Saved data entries

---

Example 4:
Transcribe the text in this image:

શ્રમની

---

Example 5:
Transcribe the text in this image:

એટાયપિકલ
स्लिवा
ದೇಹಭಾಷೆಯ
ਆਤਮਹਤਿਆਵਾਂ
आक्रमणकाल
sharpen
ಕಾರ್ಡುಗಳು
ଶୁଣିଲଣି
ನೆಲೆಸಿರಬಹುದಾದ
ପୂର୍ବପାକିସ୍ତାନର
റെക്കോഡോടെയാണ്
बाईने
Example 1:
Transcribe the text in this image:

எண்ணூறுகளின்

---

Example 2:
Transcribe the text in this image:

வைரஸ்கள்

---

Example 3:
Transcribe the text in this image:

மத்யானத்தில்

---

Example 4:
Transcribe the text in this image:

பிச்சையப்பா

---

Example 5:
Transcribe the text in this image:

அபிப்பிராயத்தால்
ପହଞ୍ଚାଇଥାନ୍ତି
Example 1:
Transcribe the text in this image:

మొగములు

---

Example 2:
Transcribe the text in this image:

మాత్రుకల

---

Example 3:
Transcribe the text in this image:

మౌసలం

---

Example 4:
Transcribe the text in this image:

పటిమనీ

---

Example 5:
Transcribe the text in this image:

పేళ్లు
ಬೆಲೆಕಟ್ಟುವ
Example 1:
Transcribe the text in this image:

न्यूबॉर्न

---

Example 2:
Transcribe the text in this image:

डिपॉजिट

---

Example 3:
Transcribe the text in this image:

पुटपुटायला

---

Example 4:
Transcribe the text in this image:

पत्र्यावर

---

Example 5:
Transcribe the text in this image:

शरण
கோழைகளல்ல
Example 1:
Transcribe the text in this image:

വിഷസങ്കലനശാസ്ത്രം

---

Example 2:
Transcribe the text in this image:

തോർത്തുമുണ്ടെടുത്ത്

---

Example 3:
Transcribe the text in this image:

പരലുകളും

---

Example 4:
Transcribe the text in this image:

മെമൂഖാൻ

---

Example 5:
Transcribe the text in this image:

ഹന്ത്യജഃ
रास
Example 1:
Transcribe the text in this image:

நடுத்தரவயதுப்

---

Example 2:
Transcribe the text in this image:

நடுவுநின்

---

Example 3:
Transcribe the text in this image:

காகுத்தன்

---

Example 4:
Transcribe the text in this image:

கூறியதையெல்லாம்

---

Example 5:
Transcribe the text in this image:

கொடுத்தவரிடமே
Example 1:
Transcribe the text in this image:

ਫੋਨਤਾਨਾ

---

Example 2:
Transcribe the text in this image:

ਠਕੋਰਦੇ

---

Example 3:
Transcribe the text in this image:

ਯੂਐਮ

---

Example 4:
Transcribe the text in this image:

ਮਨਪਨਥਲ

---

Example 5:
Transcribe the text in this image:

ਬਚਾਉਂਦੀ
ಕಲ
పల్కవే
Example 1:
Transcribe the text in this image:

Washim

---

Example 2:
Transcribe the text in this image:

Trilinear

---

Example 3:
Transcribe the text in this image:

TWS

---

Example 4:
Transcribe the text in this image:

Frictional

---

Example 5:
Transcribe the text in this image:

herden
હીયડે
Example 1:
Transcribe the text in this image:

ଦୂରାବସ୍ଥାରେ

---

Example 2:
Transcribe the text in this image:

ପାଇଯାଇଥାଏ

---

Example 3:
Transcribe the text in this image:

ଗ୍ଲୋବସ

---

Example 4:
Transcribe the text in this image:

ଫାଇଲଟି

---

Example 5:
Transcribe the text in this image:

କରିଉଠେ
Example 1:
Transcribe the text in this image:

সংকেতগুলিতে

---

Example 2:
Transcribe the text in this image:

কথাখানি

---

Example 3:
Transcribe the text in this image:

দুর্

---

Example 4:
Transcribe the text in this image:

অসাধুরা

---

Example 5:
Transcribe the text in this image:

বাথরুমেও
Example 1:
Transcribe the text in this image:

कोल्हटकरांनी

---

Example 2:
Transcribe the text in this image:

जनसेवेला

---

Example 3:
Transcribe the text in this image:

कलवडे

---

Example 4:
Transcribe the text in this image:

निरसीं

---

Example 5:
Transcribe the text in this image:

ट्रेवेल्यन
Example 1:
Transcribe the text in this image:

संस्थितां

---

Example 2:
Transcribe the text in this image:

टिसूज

Exercise requirements: Copy out all of the data. Keep every word unchanged.

Solution:
---

Example 4:
Transcribe the text in this image:

શ્રમની

---

Example 5:
Transcribe the text in this image:

એટાયપિકલ
स्लिवा
ದೇಹಭಾಷೆಯ
ਆਤਮਹਤਿਆਵਾਂ
आक्रमणकाल
sharpen
ಕಾರ್ಡುಗಳು
ଶୁଣିଲଣି
ನೆಲೆಸಿರಬಹುದಾದ
ପୂର୍ବପାକିସ୍ତାନର
റെക്കോഡോടെയാണ്
बाईने
Example 1:
Transcribe the text in this image:

எண்ணூறுகளின்

---

Example 2:
Transcribe the text in this image:

வைரஸ்கள்

---

Example 3:
Transcribe the text in this image:

மத்யானத்தில்

---

Example 4:
Transcribe the text in this image:

பிச்சையப்பா

---

Example 5:
Transcribe the text in this image:

அபிப்பிராயத்தால்
ପହଞ୍ଚାଇଥାନ୍ତି
Example 1:
Transcribe the text in this image:

మొగములు

---

Example 2:
Transcribe the text in this image:

మాత్రుకల

---

Example 3:
Transcribe the text in this image:

మౌసలం

---

Example 4:
Transcribe the text in this image:

పటిమనీ

---

Example 5:
Transcribe the text in this image:

పేళ్లు
ಬೆಲೆಕಟ್ಟುವ
Example 1:
Transcribe the text in this image:

न्यूबॉर्न

---

Example 2:
Transcribe the text in this image:

डिपॉजिट

---

Example 3:
Transcribe the text in this image:

पुटपुटायला

---

Example 4:
Transcribe the text in this image:

पत्र्यावर

---

Example 5:
Transcribe the text in this image:

शरण
கோழைகளல்ல
Example 1:
Transcribe the text in this image:

വിഷസങ്കലനശാസ്ത്രം

---

Example 2:
Transcribe the text in this image:

തോർത്തുമുണ്ടെടുത്ത്

---

Example 3:
Transcribe the text in this image:

പരലുകളും

---

Example 4:
Transcribe the text in this image:

മെമൂഖാൻ

---

Example 5:
Transcribe the text in this image:

ഹന്ത്യജഃ
रास
Example 1:
Transcribe the text in this image:

நடுத்தரவயதுப்

---

Example 2:
Transcribe the text in this image:

நடுவுநின்

---

Example 3:
Transcribe the text in this image:

காகுத்தன்

---

Example 4:
Transcribe the text in this image:

கூறியதையெல்லாம்

---

Example 5:
Transcribe the text in this image:

கொடுத்தவரிடமே
Example 1:
Transcribe the text in this image:

ਫੋਨਤਾਨਾ

---

Example 2:
Transcribe the text in this image:

ਠਕੋਰਦੇ

---

Example 3:
Transcribe the text in this image:

ਯੂਐਮ

---

Example 4:
Transcribe the text in this image:

ਮਨਪਨਥਲ

---

Example 5:
Transcribe the text in this image:

ਬਚਾਉਂਦੀ
ಕಲ
పల్కవే
Example 1:
Transcribe the text in this image:

Washim

---

Example 2:
Transcribe the text in this image:

Trilinear

---

Example 3:
Transcribe the text in this image:

TWS

---

Example 4:
Transcribe the text in this image:

Frictional

---

Example 5:
Transcribe the text in this image:

herden
હીયડે
Example 1:
Transcribe the text in this image:

ଦୂରାବସ୍ଥାରେ

---

Example 2:
Transcribe the text in this image:

ପାଇଯାଇଥାଏ

---

Example 3:
Transcribe the text in this image:

ଗ୍ଲୋବସ

---

Example 4:
Transcribe the text in this image:

ଫାଇଲଟି

---

Example 5:
Transcribe the text in this image:

କରିଉଠେ
Example 1:
Transcribe the text in this image:

সংকেতগুলিতে

---

Example 2:
Transcribe the text in this image:

কথাখানি

---

Example 3:
Transcribe the text in this image:

দুর্

---

Example 4:
Transcribe the text in this image:

অসাধুরা

---

Example 5:
Transcribe the text in this image:

বাথরুমেও
Example 1:
Transcribe the text in this image:

कोल्हटकरांनी

---

Example 2:
Transcribe the text in this image:

जनसेवेला

---

Example 3:
Transcribe the text in this image:

कलवडे

---

Example 4:
Transcribe the text in this image:

निरसीं

---

Example 5:
Transcribe the text in this image:

ट्रेवेल्यन
Example 1:
Transcribe the text in this image:

संस्थितां

---

Example 2:
Transcribe the text in this image:

टिसूज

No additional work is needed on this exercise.